Exemption to use tax applied to prosthetic devices etc. prescribed by licensed physician: KING DRUGS, INC. V. REVENUE CABINET

REVENUE AND TAXATION:  Sales and use tax re: medical devices prescribed by licensed physician
2005-SC-000789-DG.pdf – NO. 82
DATE RENDERED: 5/22/2008

The Revenue Cabinet sought judicial review of decision of Board of Tax Appeals that granted taxpayer’s request for relief concerning assessment of sales tax regarding medical items.  A 1986 amendment to former KRS 139.472, a statute exempting “prosthetic devices and physical aids” from Kentucky sales and use tax, is the focal point of the case before this Court.

KRS 139.200 imposes a sales tax on gross receipts derived from “[r]etail sales, regardless of the method of delivery, made within this Commonwealth.” Pursuant to that statute, in early 2001, the Revenue Cabinet assessed sales taxes against King Drugs, Inc., and King Home Care, Inc., (collectively “King”) of $75,342.09 and $13,253.86, respectively, for sales between April 1997 and January 2001 of medical items such as C-Pap supplies, TENS units, heating pads, humidifiers, ventilators, catheters, and bandages.

Maintaining that these sales were exempt from sales tax under KRS 139.472, which at the time provided an exemption for “prosthetic devices and physical aids,” King sought review of the Cabinet’s assessments before the Board of Tax Appeals.
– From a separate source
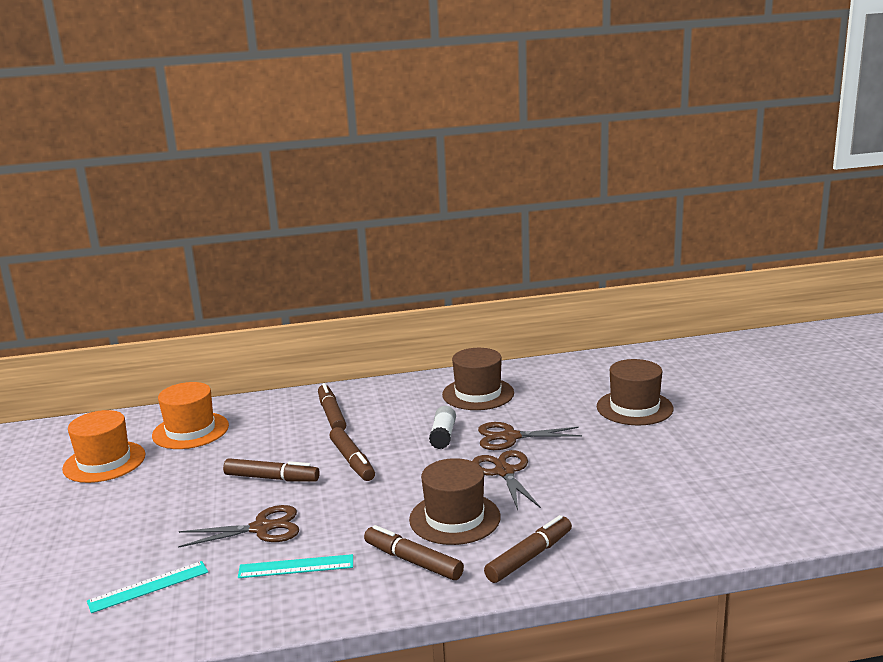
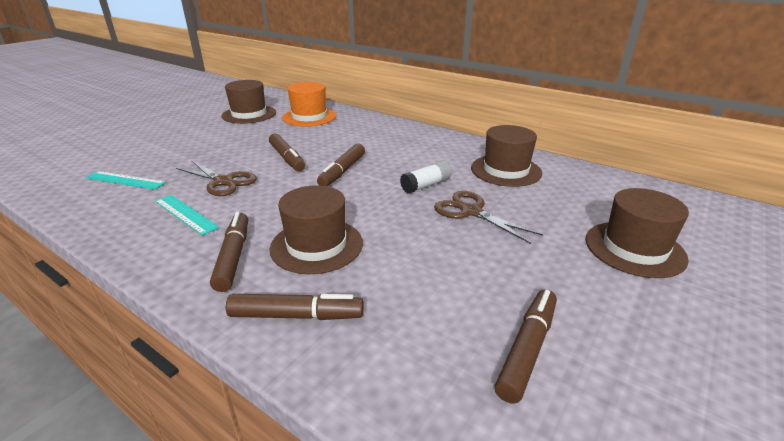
camera: 45 degrees right, 10 degrees up
orange hat [62,410,146,483] -> brown hat [221,80,276,124]
brown marker [318,383,346,430] -> brown marker moved to [495,289,557,403]
brown scissors [472,450,541,510] -> none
The Board agreed with King that the statute exempted the sales of all such items when prescribed by a physician, and, because it was undisputed that virtually all the sales at issue involved items that had been prescribed, the Board granted King’s request for relief.

The Cabinet then sought judicial review, and both the Franklin Circuit Court and the Court of Appeals rejected the Board’s reading of KRS 139.472. Those courts ruled instead that the statutory exemption applied only to sales of prosthetic devices and physical aids “prescribed … solely for the use of a particular crippled person so as to become a brace, support, supplement, correction or substitute for the bodily structure including the extremities of the individual.” Because King’s sales had not been limited to the identified items to be used by “crippled persons,” the court below held that King was not entitled to the exemption and so ordered that the Cabinet’s sales-tax assessments be reinstated.

The Supreme Court granted King’s petition for discretionary review and held that statute governing sales and use tax exemptions for certain medical items provided exemptions for all sales of artificial devices prescribed by licensed physician.